Equation of state (EOS) and axial compressibility. Third‑order Birch‑Murnaghan fits were performed for each phase. Representative bulk moduli (K₀) and pressure derivatives (K′₀) are: zircon YPO₄ (K₀ = 132 GPa, K′₀ = 4.2), zircon ErPO₄ (K₀ = 130 GPa, K′₀ = 4.1), monazite GdPO₄ (K₀ = 158 GPa, K′₀ = 4.3), monazite EuPO₄ (K₀ = 160 GPa, K′₀ = 4.4), monazite NdPO₄ (K₀ = 162 GPa, K′₀ = 4.5), and barite‑type LaPO₄ (K₀ = 170 GPa, K′₀ = 4.6). In all cases the monazite structure is ~15 % less compressible than the corresponding zircon phase, a consequence of its higher packing efficiency. Linear compressibilities derived from the pressure dependence of lattice parameters show that for zircon phases the a‑axis is the most compliant (Kₐ ≈ 70 GPa) while the c‑axis is the stiffest (K_c ≈ 130 GPa). For monazite phases, Kₐ ≈ 75 GPa, K_b ≈ 85 GPa, and K_c ≈ 120 GPa, confirming pronounced anisotropy.

Bond‑length analysis. The PO₄ tetrahedra remain essentially rigid under pressure, with P–O distances changing by less than 0.5 % up to 27 GPa. In contrast, the A‑O polyhedra (A = rare‑earth cation) exhibit a more pronounced contraction (2–4 % shortening), reflecting the primary mechanism of volume reduction. Larger cations (La³⁺, Nd³⁺) display more flexible A‑O bonds, which correlates with the lower transition pressures and the occurrence of the irreversible barite transition in LaPO₄.

Comparative discussion.
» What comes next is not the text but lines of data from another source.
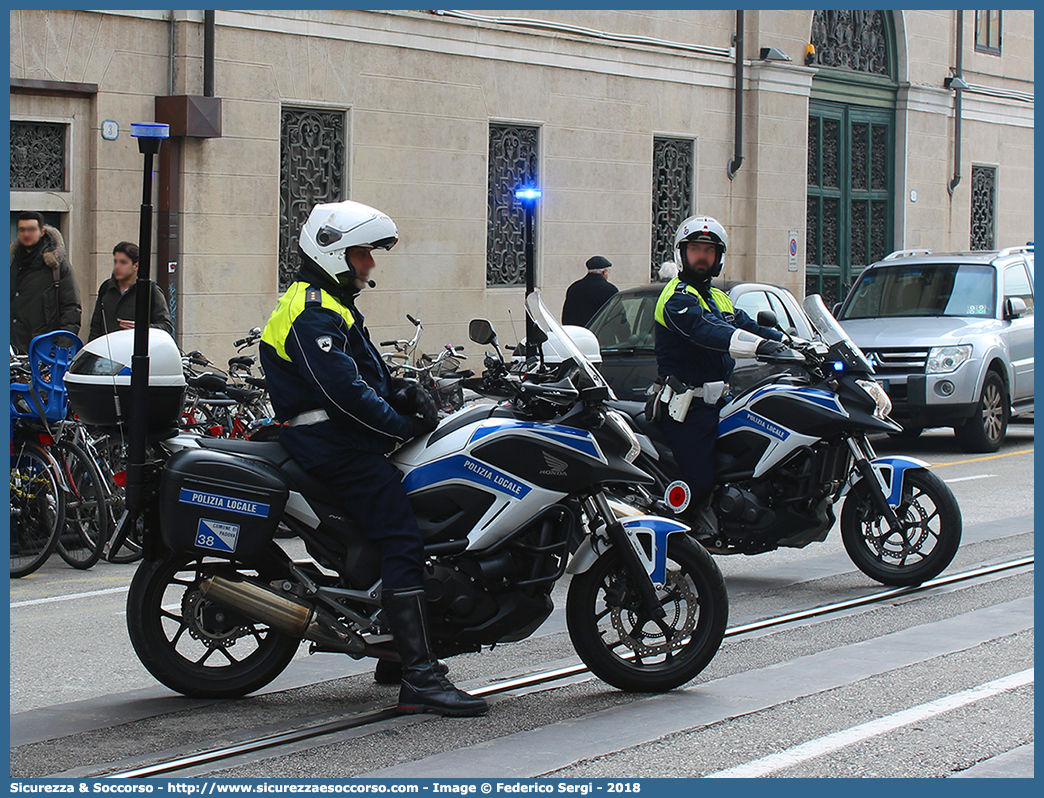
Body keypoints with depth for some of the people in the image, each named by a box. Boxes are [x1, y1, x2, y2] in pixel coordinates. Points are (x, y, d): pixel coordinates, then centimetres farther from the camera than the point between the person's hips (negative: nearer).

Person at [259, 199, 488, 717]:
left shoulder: (331, 304, 21)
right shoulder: (312, 312, -14)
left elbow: (366, 374, 24)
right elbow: (342, 388, -24)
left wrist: (403, 394, 5)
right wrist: (402, 425, -18)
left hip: (344, 438, 11)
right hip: (333, 443, -11)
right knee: (403, 542, -20)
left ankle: (402, 652, 21)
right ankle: (419, 680, -27)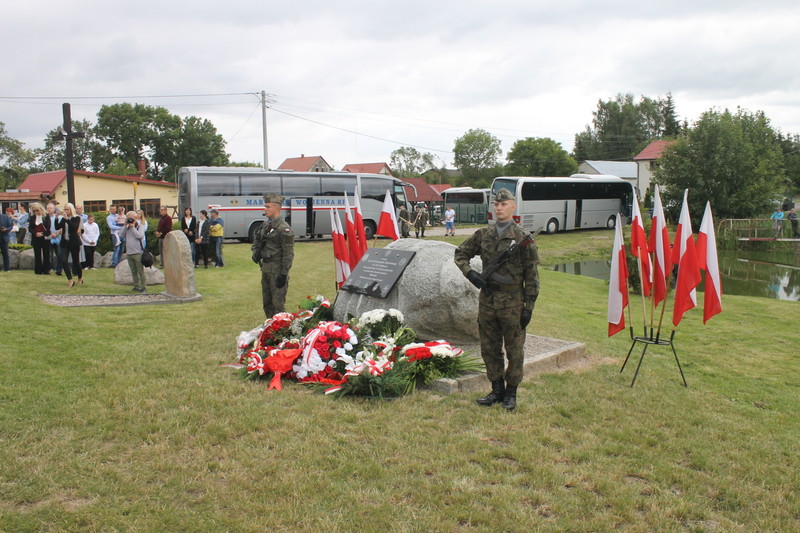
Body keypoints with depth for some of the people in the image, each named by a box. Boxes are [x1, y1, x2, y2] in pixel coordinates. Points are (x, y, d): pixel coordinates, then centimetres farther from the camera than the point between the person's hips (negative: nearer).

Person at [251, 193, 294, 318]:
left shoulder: (284, 229, -14)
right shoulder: (265, 226, 11)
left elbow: (288, 254, -16)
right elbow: (256, 242, 25)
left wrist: (284, 274, -18)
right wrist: (255, 252, 3)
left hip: (277, 269, -8)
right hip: (265, 267, 9)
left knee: (278, 303, -4)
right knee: (266, 303, 16)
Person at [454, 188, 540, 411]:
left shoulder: (522, 238, -5)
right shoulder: (483, 234, 6)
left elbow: (531, 275, -5)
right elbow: (460, 253, 17)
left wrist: (529, 307, -8)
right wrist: (470, 273, -2)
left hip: (512, 301, -4)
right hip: (487, 299, 4)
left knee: (514, 349, 6)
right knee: (489, 348, 12)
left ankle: (511, 392, 21)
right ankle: (497, 390, 27)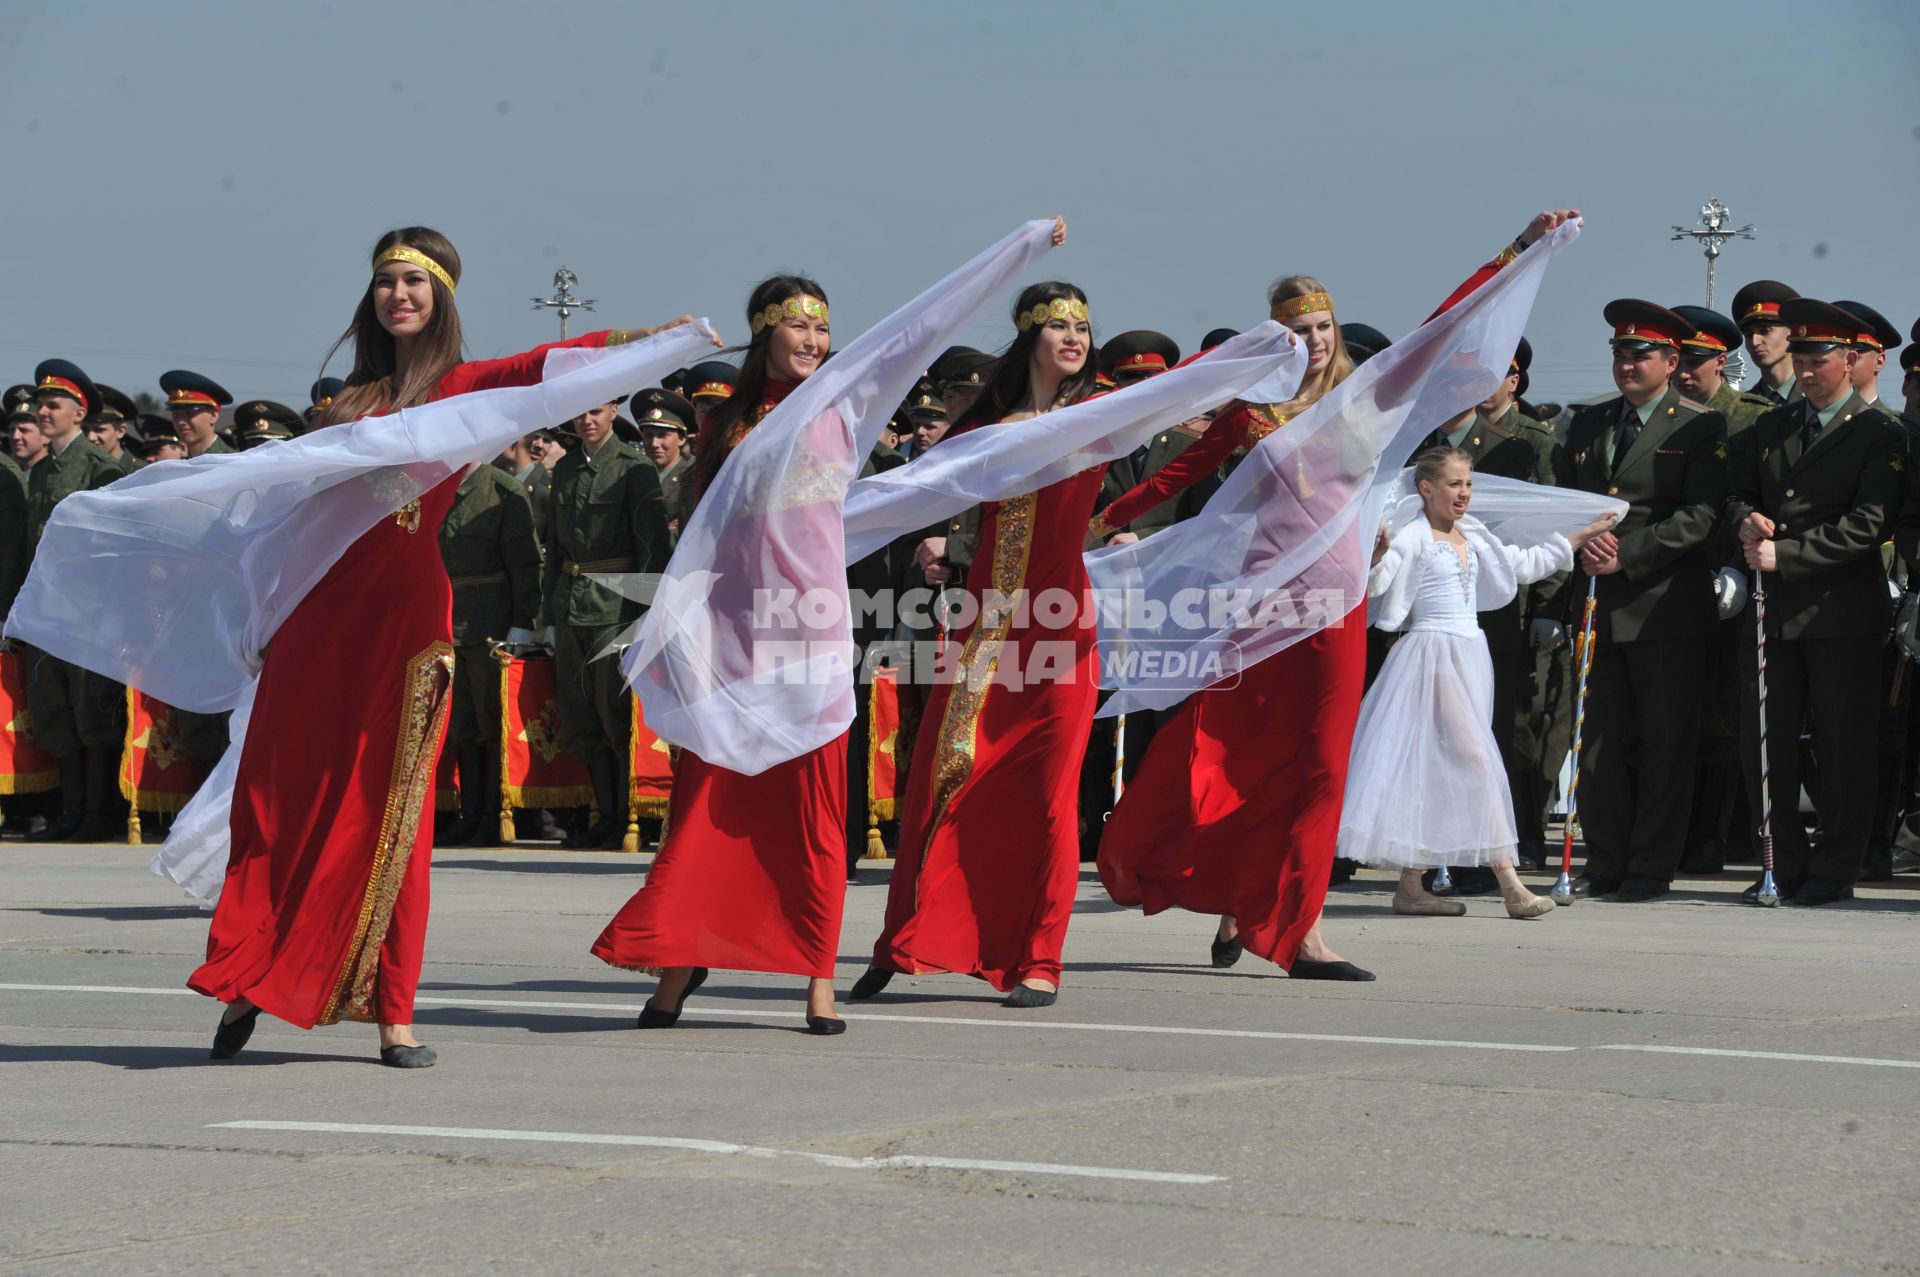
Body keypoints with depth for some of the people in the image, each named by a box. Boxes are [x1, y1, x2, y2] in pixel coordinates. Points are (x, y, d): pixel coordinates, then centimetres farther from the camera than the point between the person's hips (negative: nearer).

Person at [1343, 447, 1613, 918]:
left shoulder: (1473, 537, 15)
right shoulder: (1414, 538, -9)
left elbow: (1523, 563, 27)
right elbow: (1374, 583, -18)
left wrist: (1579, 538, 31)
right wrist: (1378, 554, -38)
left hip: (1469, 657, 8)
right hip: (1432, 656, -8)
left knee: (1435, 766, 8)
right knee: (1475, 760, -13)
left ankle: (1410, 886, 11)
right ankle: (1510, 885, -17)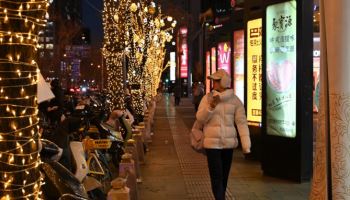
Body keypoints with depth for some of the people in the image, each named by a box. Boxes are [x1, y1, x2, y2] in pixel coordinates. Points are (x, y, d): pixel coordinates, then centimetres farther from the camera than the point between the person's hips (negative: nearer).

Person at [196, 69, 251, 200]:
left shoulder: (235, 100, -3)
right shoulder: (207, 98, -3)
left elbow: (242, 123, -5)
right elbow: (200, 118, -8)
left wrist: (246, 146, -12)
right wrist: (211, 107, -26)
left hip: (228, 143, 1)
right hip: (212, 143, -1)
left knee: (224, 176, 14)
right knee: (216, 177, -6)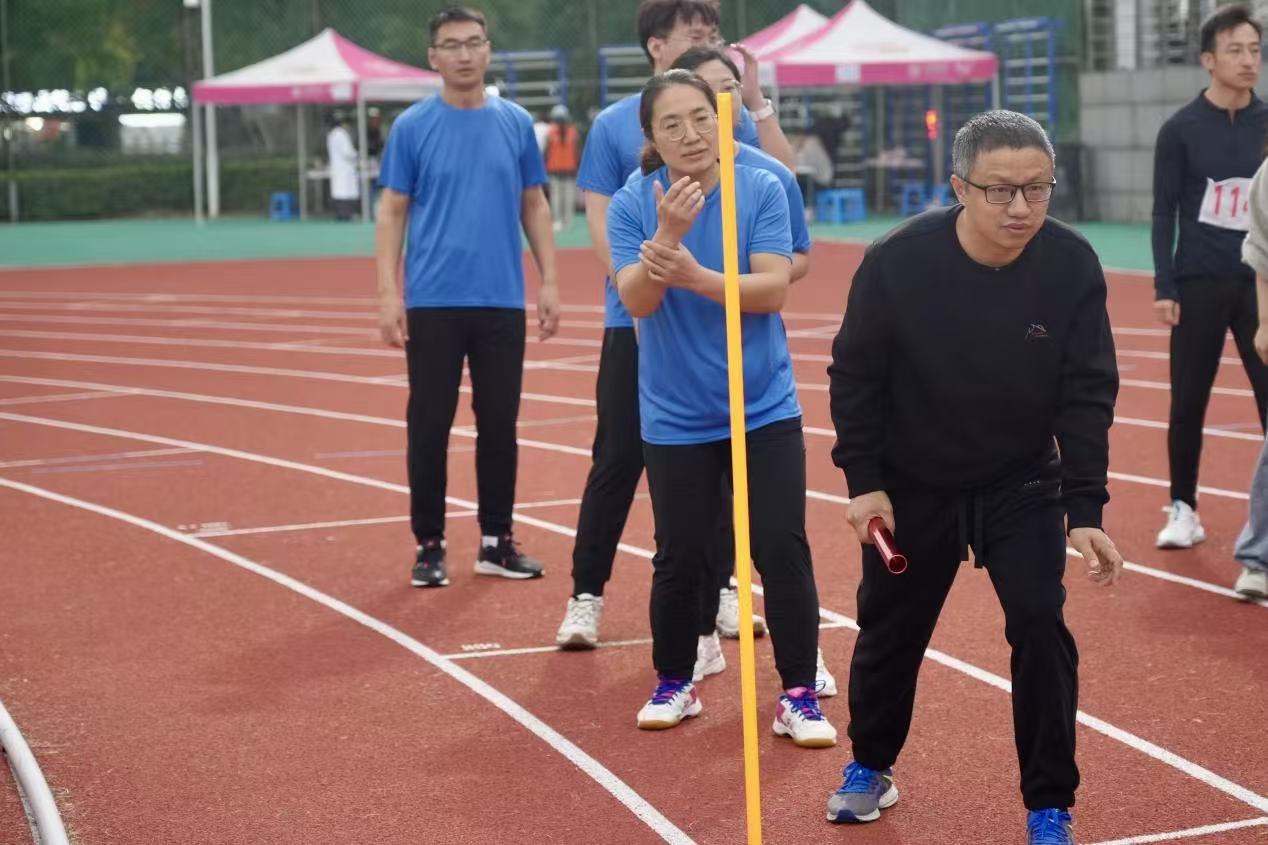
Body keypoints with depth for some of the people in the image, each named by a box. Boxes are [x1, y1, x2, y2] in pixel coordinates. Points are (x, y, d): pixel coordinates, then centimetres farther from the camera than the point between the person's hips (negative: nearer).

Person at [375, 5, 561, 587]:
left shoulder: (516, 124, 7)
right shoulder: (412, 128, 0)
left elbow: (534, 207, 11)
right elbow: (392, 213, 0)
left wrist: (549, 282, 3)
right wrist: (388, 293, -8)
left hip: (503, 302, 2)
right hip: (432, 303, -2)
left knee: (499, 422, 7)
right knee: (429, 425, 1)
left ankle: (496, 541, 18)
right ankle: (430, 544, 11)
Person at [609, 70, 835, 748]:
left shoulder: (761, 191, -7)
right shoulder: (632, 204, -6)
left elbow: (773, 289, -15)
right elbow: (636, 299, -17)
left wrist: (695, 275, -30)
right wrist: (668, 233, -34)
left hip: (765, 411, 0)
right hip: (675, 418, 0)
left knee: (784, 550, -5)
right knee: (680, 559, 7)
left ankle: (799, 697, 6)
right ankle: (673, 685, 28)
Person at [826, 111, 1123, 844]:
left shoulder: (1072, 266, -20)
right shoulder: (897, 262, -23)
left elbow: (1088, 394, -14)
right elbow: (855, 375, -9)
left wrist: (1085, 511, -20)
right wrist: (863, 480, -11)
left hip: (1023, 484, 0)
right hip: (912, 484, 0)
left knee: (1041, 628, -11)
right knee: (890, 628, 12)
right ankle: (871, 767, 39)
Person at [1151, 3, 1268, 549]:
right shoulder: (1181, 129, -1)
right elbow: (1163, 212, -1)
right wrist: (1165, 288, -7)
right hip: (1198, 284, -1)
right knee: (1188, 404, 5)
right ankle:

The observed pressure‑induced zircon→monazite transition mirrors behavior reported for other tetragonal orthophosphates (e.g., ScPO₄, YbPO₄) and underscores the role of cation size: smaller cations favor the monazite structure at lower pressures, while larger cations can stabilize the denser barite arrangement under extreme compression. The bulk moduli obtained here are consistent with prior high‑pressure studies on rare‑earth phosphates, yet the systematic comparison across six different A‑cations provides a comprehensive picture of how ionic radius influences both the transition pressure and the compressibility of each structural family.

Conclusions.

  1. Zircon‑type YPO₄ and ErPO₄ undergo a reversible zircon→monazite transition between 17 and 20 GPa.
  2. LaPO₄ experiences an irreversible transition to a barite‑type structure near 26 GPa, driven by its large ionic radius and the need for higher packing efficiency.
  3. Monazite‑type GdPO₄, EuPO₄, and NdPO₄ remain stable up to 27 GPa, exhibiting pronounced anisotropic axial compression.
  4. Within a given composition, the monazite phase is less compressible than the zircon phase, reflecting its more efficient atomic packing.
  5. The differential compressibility of PO₄ tetrahedra (rigid) versus A‑O polyhedra (compressible) explains the observed anisotropy and the sequence of pressure‑induced transitions.

These findings enrich the high‑pressure database for rare‑earth orthophosphates, provide valuable input for geophysical modeling of phosphate‑bearing minerals in the Earth’s mantle, and guide the design of pressure‑tuned functional materials based on the APO₄ family.